Task directions:
An exact copy of the lines from the start of the material below through the line containing "- [ ] Ignoring regulatory changes" is the required answer, and it includes no pictures.
::::::::
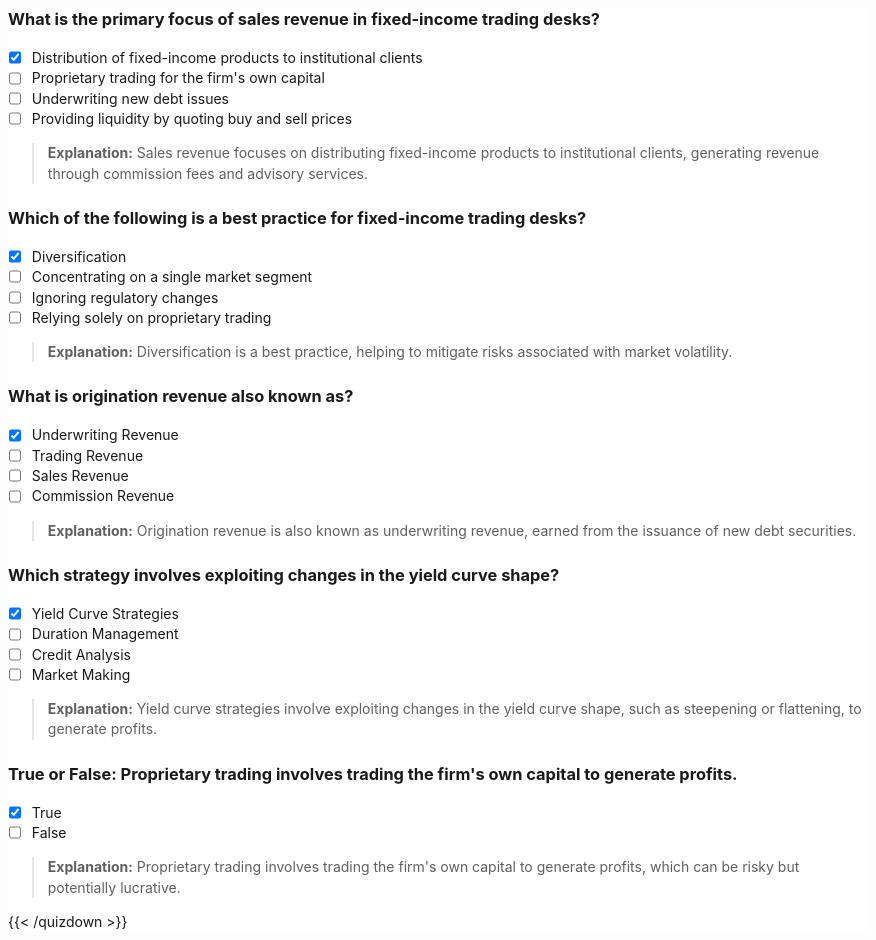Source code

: ### What is the primary focus of sales revenue in fixed-income trading desks?

- [x] Distribution of fixed-income products to institutional clients
- [ ] Proprietary trading for the firm's own capital
- [ ] Underwriting new debt issues
- [ ] Providing liquidity by quoting buy and sell prices

> **Explanation:** Sales revenue focuses on distributing fixed-income products to institutional clients, generating revenue through commission fees and advisory services.

### Which of the following is a best practice for fixed-income trading desks?

- [x] Diversification
- [ ] Concentrating on a single market segment
- [ ] Ignoring regulatory changes
- [ ] Relying solely on proprietary trading

> **Explanation:** Diversification is a best practice, helping to mitigate risks associated with market volatility.

### What is origination revenue also known as?

- [x] Underwriting Revenue
- [ ] Trading Revenue
- [ ] Sales Revenue
- [ ] Commission Revenue

> **Explanation:** Origination revenue is also known as underwriting revenue, earned from the issuance of new debt securities.

### Which strategy involves exploiting changes in the yield curve shape?

- [x] Yield Curve Strategies
- [ ] Duration Management
- [ ] Credit Analysis
- [ ] Market Making

> **Explanation:** Yield curve strategies involve exploiting changes in the yield curve shape, such as steepening or flattening, to generate profits.

### True or False: Proprietary trading involves trading the firm's own capital to generate profits.

- [x] True
- [ ] False

> **Explanation:** Proprietary trading involves trading the firm's own capital to generate profits, which can be risky but potentially lucrative.

{{< /quizdown >}}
::::::::
Your solution:
Source code

: ### What is the primary focus of sales revenue in fixed-income trading desks?

- [x] Distribution of fixed-income products to institutional clients
- [ ] Proprietary trading for the firm's own capital
- [ ] Underwriting new debt issues
- [ ] Providing liquidity by quoting buy and sell prices

> **Explanation:** Sales revenue focuses on distributing fixed-income products to institutional clients, generating revenue through commission fees and advisory services.

### Which of the following is a best practice for fixed-income trading desks?

- [x] Diversification
- [ ] Concentrating on a single market segment
- [ ] Ignoring regulatory changes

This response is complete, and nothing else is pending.